A brief round up of British police forces who have made serious moves to tackle disability hate crime.
Sussex is very active in campaigning against disability hate crime and LGBT hate crime. The county’s police force was certainly tweeting on disability hate crime very early on. Here’s their earliest tweet from 12 Sept 2011:
In 2012 Sgt Peter Allan began flying the flag for Sussex police against disability hate crime. His earliest tweet was on 11 Feb 2012 for LGBT hate crime, and disability followed on 25 Aug 2012.
Its sergeants Dave Palmer and Peter Allan are the officers responsible for these types of incidents and both are very active in their roles, working with the relevant communities to promote awareness and a need to report any incidents.
“Sussex Police is taking positive steps to address hate crime and in December (2013) the force was named as one of only three police forces in England and Wales to record an increase in reporting across all five forms of hate crime monitored by police.” (Interview with Wayne Jones, Sussex Police Chief Superintendent on 4 January 2014)
Northumbria police has a substantial campaign however it is South Tyneside which is the most active. The division produced a series of videos interviewing various disabled people and their experiences on hate crime.
Northumbria has produced perhaps some of the best posters of disability hate crime awareness.
The latest news on Northumbria’s disability hate crime efforts can be found here
3) Scottish Police:
The old police divisions in Scotland are no longer extant.
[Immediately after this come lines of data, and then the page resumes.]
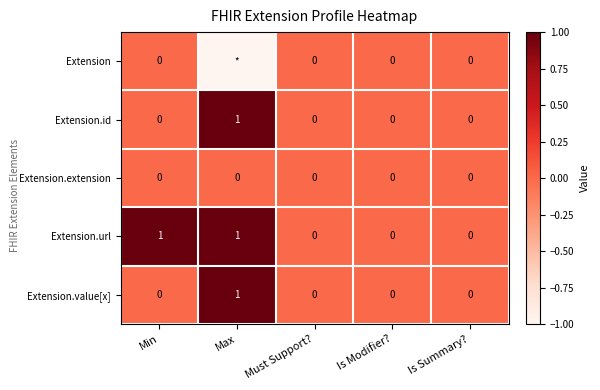

Is the value of Extension at Is Summary? greater than the value of Extension.url at Max?

No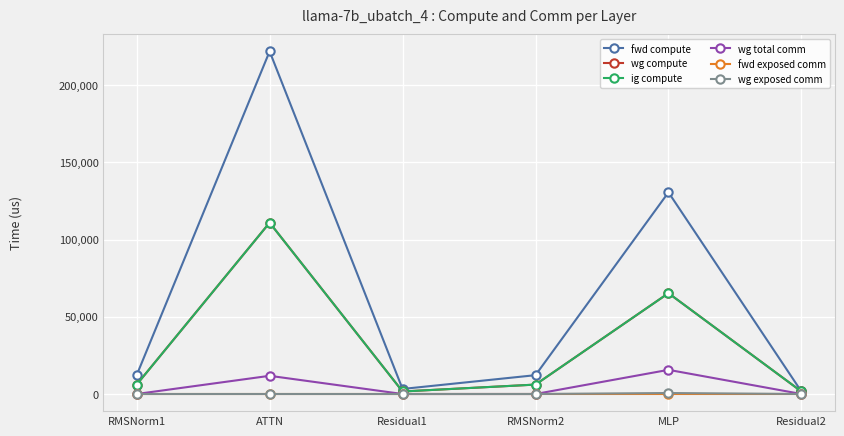

Is this an area chart (filled region under the line)?

No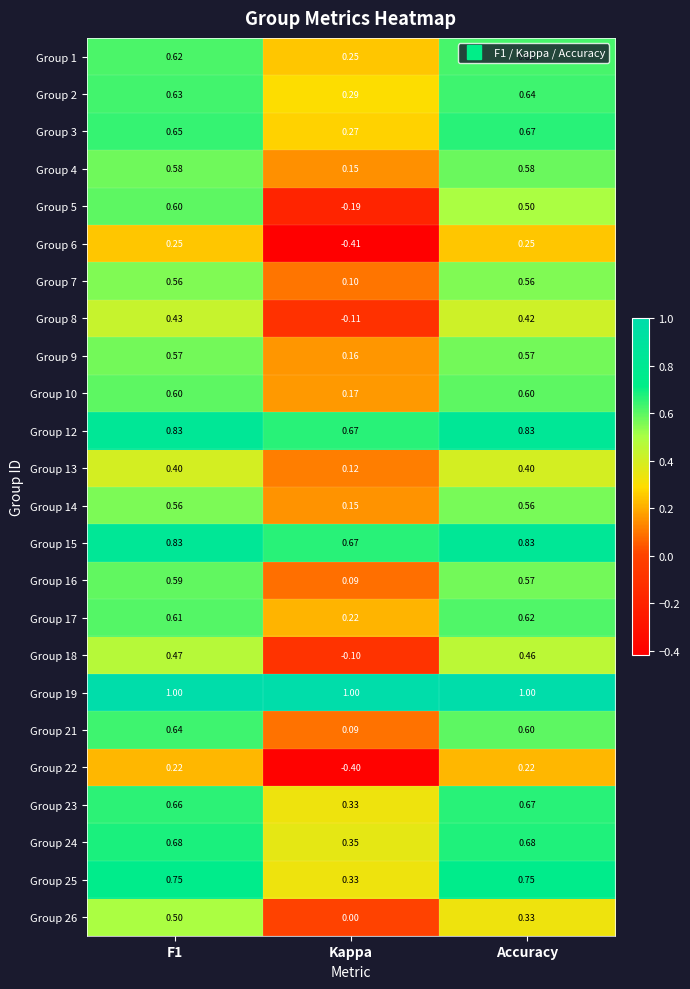

What is the total value across all series at Kappa?

4.2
However Central Scotland Police (based in Stirling) appear to have been one of the very earliest forces to produce a campaign against disability hate crime. It instigated a campaign in 2009 with consultations for the best poster for its programme.
A finalised poster was introduced in 2010.
In 2012 it was found Disability hate crime was reported as being up 40%.
Central Scotland Police was merged with other forces to become Police Scotland in April 2013. This formation oversaw the introduction an organistation called ‘I Am Me’ It is a community group working with Police Scotland and PACE Theatre to raise awareness of, and tackle disability hate crime and it began in March 2013 on Facebook, with a Twitter presence beginning on 21 July 2013. It works with schools and communities to raise awareness.
5) Merton (Metropolitan Police)
Merton MPS is very active on Twitter and has produced a number of campaigns using posters from various organisations. The division’s interest appears to stem from a hate crime against a disabled person during August 2013.
6) Conversely there’s some forces that are a let down. These big fail awards to:
*South Yorkshire police – Craig Kinsella & Stephen Simpson:
Neither case was a disability hate crime although the Sheffield judiciary claimed Kinsella’s was a *slave crime.* Despite campaigning Simpson’s case still stands as a non-disability hate crime. South Yorkshire has some of the lowest DCH stats in the UK and furthermore has a big fail with regards also to race crime.
*Avon and Somerset police – Bijan Ebrahimi:
A one-off fraud haircut in a Bristol barbers immediately becomes a disability hate crime – yet a long and sustained campaign against Bijan Ebrahimi was a non disability hate crime which did not merit the same attention from a police force whose pot noodles seemed more important.
*Greater Manchester Police – Unnamed victims:
Autistic teen Oct 2010 and unnamed disabled pensioner Nov 2013 – GMP’s inability to recognise disability hate crime is typical of many of these cases. Clear hatred against the disabled is met by lackadaisical judicial decisions as per the 2003 legislation.
*Gloucestershire Police – Kevin Davies:
In the Forest of Dean during 2006 Davies was imprisoned for four months in a garden shed, all the time being tortured before being ultimately killed. Not even a disability hate crime.
*Leicestershire police – Fiona Pilkington/Francessa Hardwick:
Ten years of sustained ignorance against Fiona’s concerns regarding harassment. Case not even denoted a hate crime at the very end. Possibly the worst case in the first decade of the 21st Century, brought on by massive police failures.
*Kent Police – Michael Kerr:
A disabled man exploited because of disability and murdered in 2013, yet despite a prominent trial at London’s Old Bailey the case was not denoted as a disability hate crime.
The biggest force in the country with a populace of over 8 million had one of the lowest rates of detection in disability hate crime. Not only that its website does not show disability hate crime statistics either!